O desgaste físico de processadores e placas de vídeo, conhecido como envelhecimento do silício, não se traduz em uma perda linear de desempenho, mas sim na redução da margem de estabilidade do hardware. Diferente de componentes mecânicos, um chip não fica gradualmente mais lento; ele mantém sua velocidade até que a degradação de seus componentes internos torne a operação instável, resultando em travamentos, erros de sistema ou artefatos visuais.
Esse processo ocorre devido ao estresse elétrico e térmico sobre transistores, conexões e camadas isolantes.

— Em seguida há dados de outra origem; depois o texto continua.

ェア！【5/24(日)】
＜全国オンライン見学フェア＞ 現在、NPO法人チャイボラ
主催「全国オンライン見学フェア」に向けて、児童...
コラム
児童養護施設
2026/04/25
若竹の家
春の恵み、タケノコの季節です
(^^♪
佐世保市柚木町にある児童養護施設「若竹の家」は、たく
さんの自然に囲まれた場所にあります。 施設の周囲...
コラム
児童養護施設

Entre os principais mecanismos de desgaste estão a instabilidade causada por temperatura e tensão negativa (NBTI), que altera o comportamento dos transistores; a injeção de portadores quentes (HCI), que danifica os componentes sob altos campos elétricos; a ruptura dielétrica dependente do tempo (TDDB), que afeta as camadas isolantes; e a migração de elétrons, que desgasta os fios metálicos microscópicos do chip, podendo gerar curtos ou aumentar a resistência elétrica.

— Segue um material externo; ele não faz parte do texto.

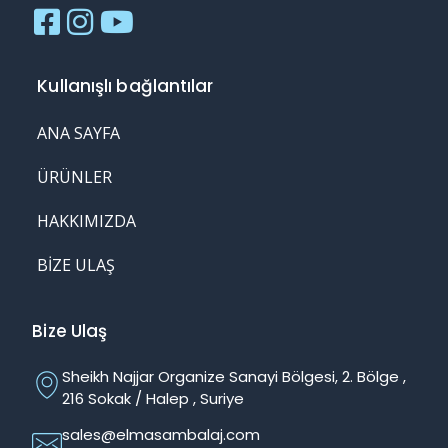
Kullanışlı bağlantılar
ANA SAYFA
ÜRÜNLER
HAKKIMIZDA
BIZE ULAŞ
Bize Ulaş
Sheikh Najjar Organize Sanayi Bölgesi, 2. Bölge ,
216 Sokak / Halep , Suriye
sales@elmasambalaj.com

Para a maioria dos usuários, a percepção de lentidão em computadores antigos geralmente não está ligada ao silício, mas a fatores externos, como acúmulo de poeira, ressecamento da pasta térmica, excesso de softwares em segundo plano ou a maior exigência de jogos e aplicativos recentes.
No entanto, o envelhecimento torna-se crítico para quem utiliza overclocking ou undervolting. Como esses ajustes reduzem a folga de segurança definida de fábrica, qualquer degradação mínima no silício pode deslocar a curva de estabilidade. Isso significa que uma frequência que antes era estável pode passar a exigir mais voltagem para funcionar, ou exigir a redução do clock para evitar falhas.
Um exemplo recente desse fenômeno foi observado nos processadores Intel Core de 13ª e 14ª gerações (Raptor Lake e Raptor Lake Refresh). Usuários relataram instabilidades em jogos, especialmente durante a compilação de shaders no motor Unreal Engine 5. A Intel identificou que voltagens operacionais excessivas causaram o envelhecimento precoce do silício e a chamada "instabilidade Vmin" (aumento da voltagem mínima necessária para a operação estável). Embora a empresa tenha lançado atualizações de BIOS e UEFI para evitar novos danos, a degradação física já ocorrida não pode ser revertida via software, exigindo a substituição dos componentes afetados.
Para preservar a longevidade do hardware, a recomendação é evitar voltagens excessivas, manter temperaturas controladas e não confiar cegamente nas configurações automáticas de voltagem das placas-mãe. O undervolting, quando feito com cautela para reduzir calor e consumo, pode inclusive beneficiar a vida útil do chip. Já o overclocking deve ser monitorado periodicamente, pois a estabilidade comprovada em testes de estresse imediatos não garante que o componente manterá a mesma margem de segurança ao longo dos anos.